Part of me is embarrassed, the answer is so simple.  But of course it’s simple when you know how to do it.  In case you haven’t deduced this by now, I think Mr. Booth knows what he’s doing.

So simple a developer could do it

Tim Tow mentioned it, sort of, in the Network54 thread.  Or maybe he did provide the answer, and I was too dense to understand. 

The fix I was shown was – go to SQL Server Configuration Manager, open up the SQL Server 205 Network Configuration, and then right click on TC/IP.

But before you get the fix, see why Jason Jones is not the world’s greatest fan of SQL Server Express.  And neither am I.

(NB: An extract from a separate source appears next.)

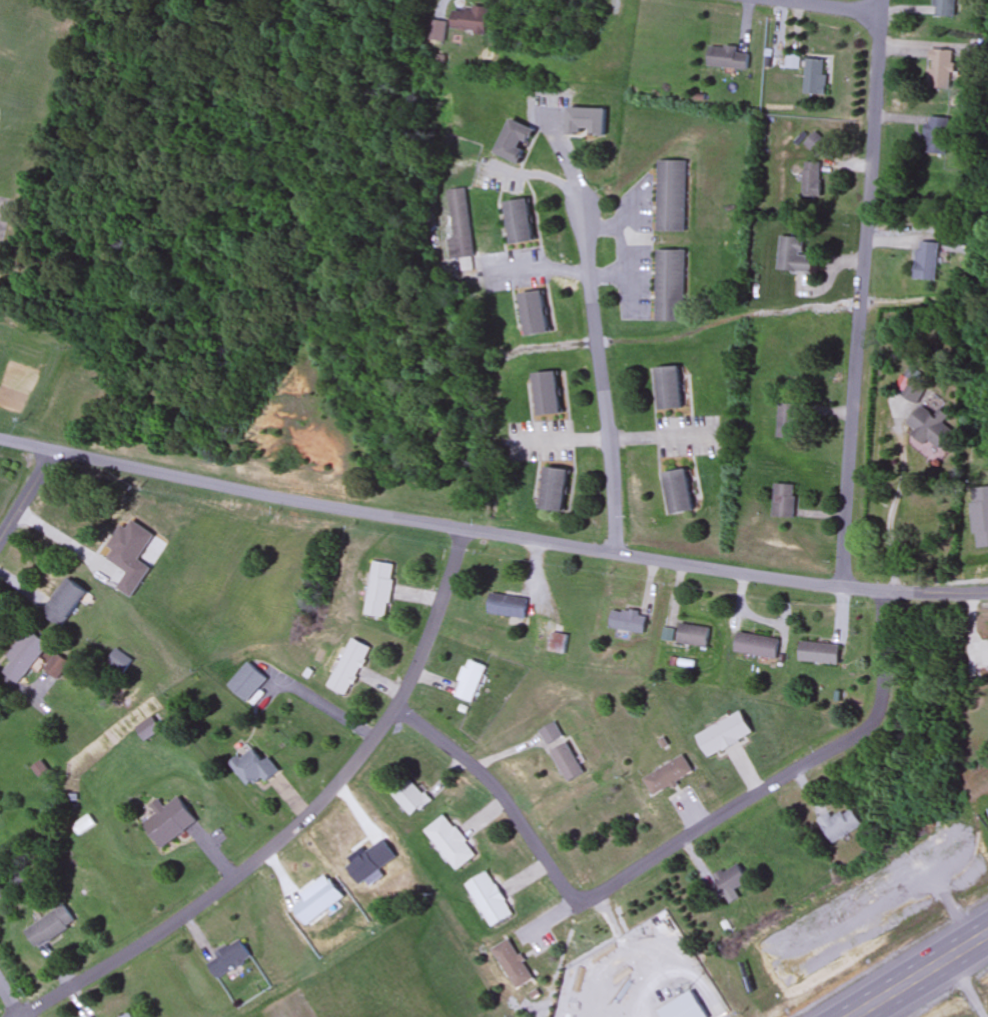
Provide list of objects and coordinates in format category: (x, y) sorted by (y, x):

And here we come to a difference between SQL Server and SQL Server Express

By default, SQL Server Express uses a dynamic TCP port.  By default, at least on my VM, the TCP ports were set to 0, which means dynamic.  This is (I guess) good, because SQL Server Express can then go against any port that is open.  I’m no SQL Server dba, so I’ll leave it to one of those explain why this is good.

SQL Server Express 2005

Here’s the TCP setting on my SSE install:



See the yellow highlighted lines?  These are the culprits. 

SQL Server 2005

I have a real copy SQL Server, not SQL Server Express, on my laptop (not the VM, but the laptop all of this madness runs on), and guess what?

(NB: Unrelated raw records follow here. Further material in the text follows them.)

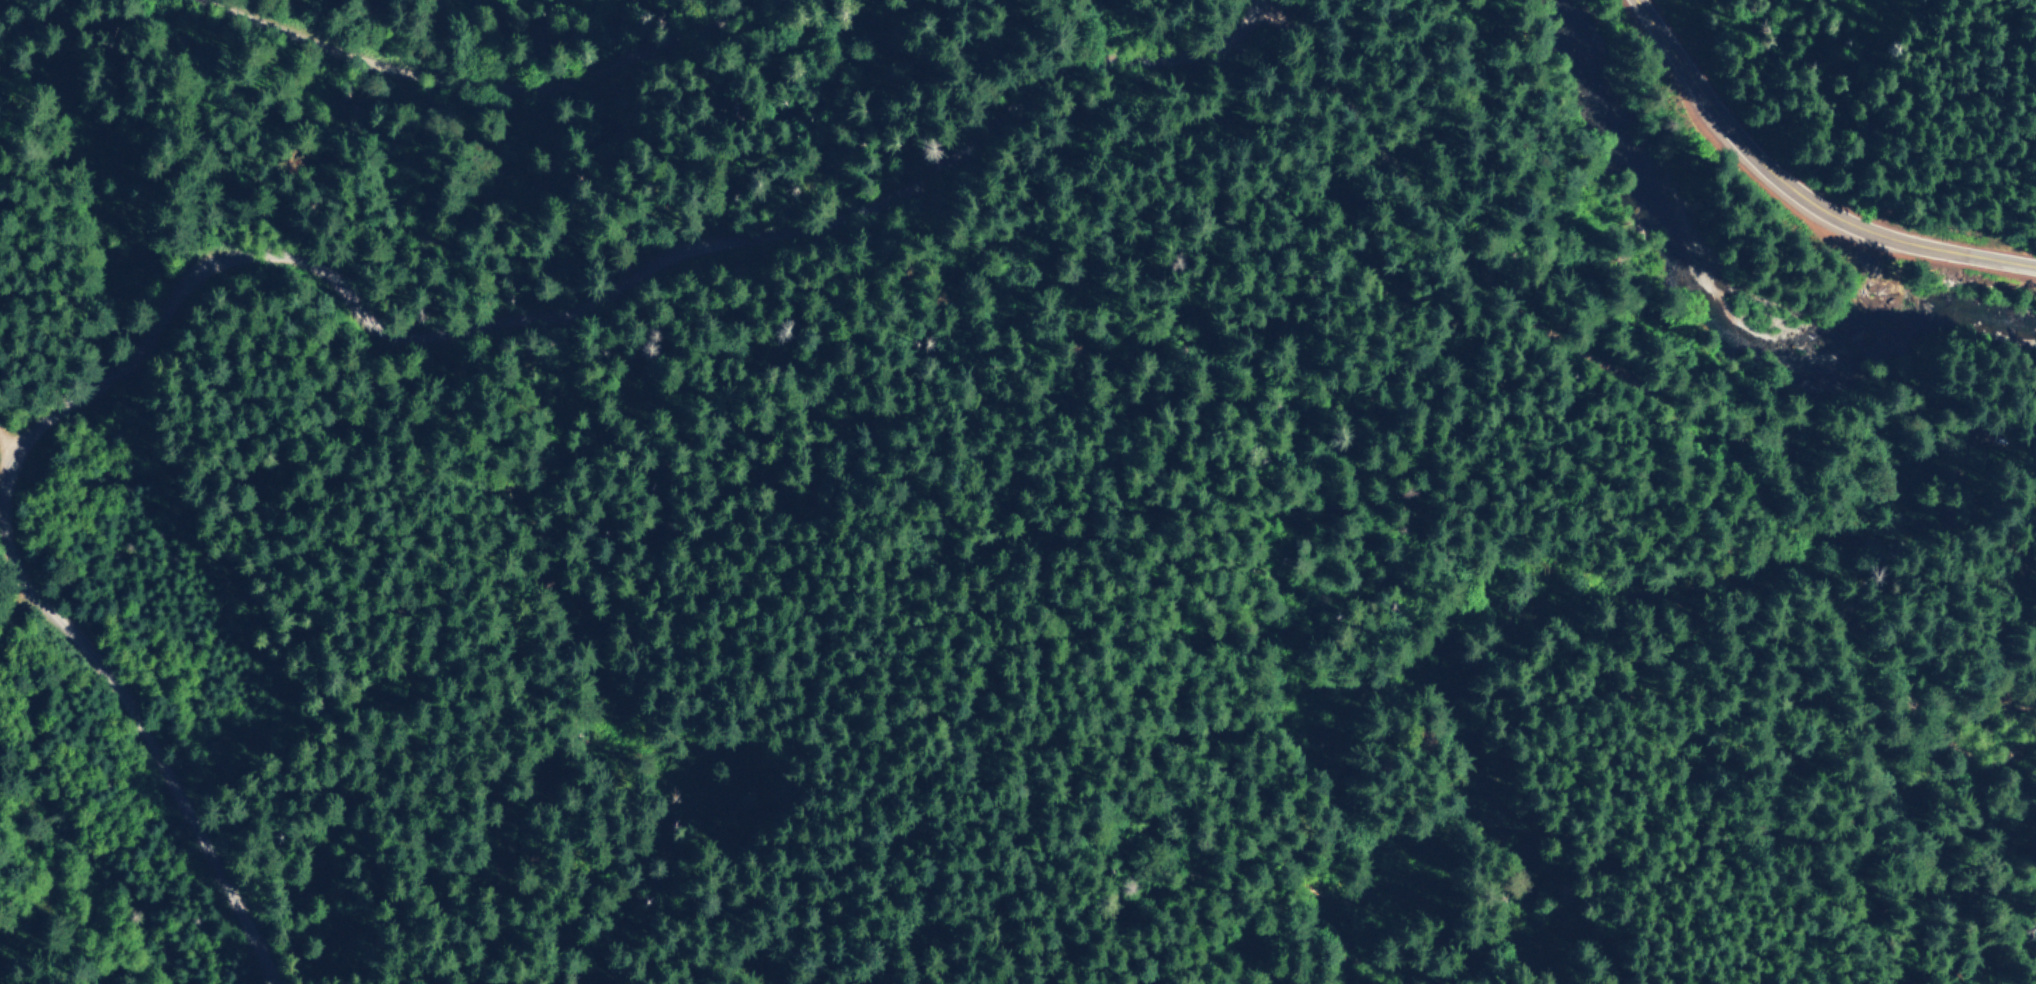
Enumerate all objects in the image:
road: (1270, 32)
road: (520, 47)
road: (1785, 208)
road: (309, 235)
road: (1183, 291)
river: (1714, 293)
road: (33, 341)
road: (1716, 463)
road: (37, 580)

Note the difference on the TCP ports – these are already set to 1433, SQL Server’s default port.  And the dynamic ports are turned off.

That’s all there is to it

Yup, here it is in all its glory.  Set the TCP Port to 1433, click OK, and restart the SQL Server Express service.



Launching EPMA Process Manager

John then told me to try starting EPMA Process Manager.  The VM whirred and clicked and ground away and..ta da, it ran, and brought up the Job Manager, Event Manager, and Engine Manager services as well!  I believe my mouth was hanging open in disbelief.

Magic


He also recommended that I restart Workspace.  After I did that, we went into Workspace, navigated to the Dimension Library – and there it was, in all of its completely unused glory.  It was almost, but not quite, anticlimactic.

The conclusion

Thanks again, John

So to John Booth for taking a half hour out of his weekend – thank you so much.  You’re going to see links to this blog in both the Network54 thread and on Essbase OTN giving you full credit which of course you deserve 100%.  I hope to see you at Kaleidoscope 2010 and buy you the beverage of your choice.

The very least all can do in the meantime is check out his latest post on how to install the 11.x Essbase add-in without the multi-gigabyte nonsense that EPM installer puts you through.  Now that is a cool hack.

But no thanks to you, whoever you are

To some unnamed programmer(s) at Hyperion or Oracle – why on earth did you make EPMA communicate differently with SQL Server from the rest of Oracle EPM?  Nothing else required this setting change.  Once made everything worked, but why?  Maybe you wanted to drive sales of the real SQL Server?  Or drive Essbase hackers crazy?

The end of this post

So, hacking Essbase per the title of this blog?  Not exactly, more like hacking SQL Server, but diving into this stuff is always interesting, and when you have someone who is a hacker in his own right it’s always fun.

And gratifying when it all comes together.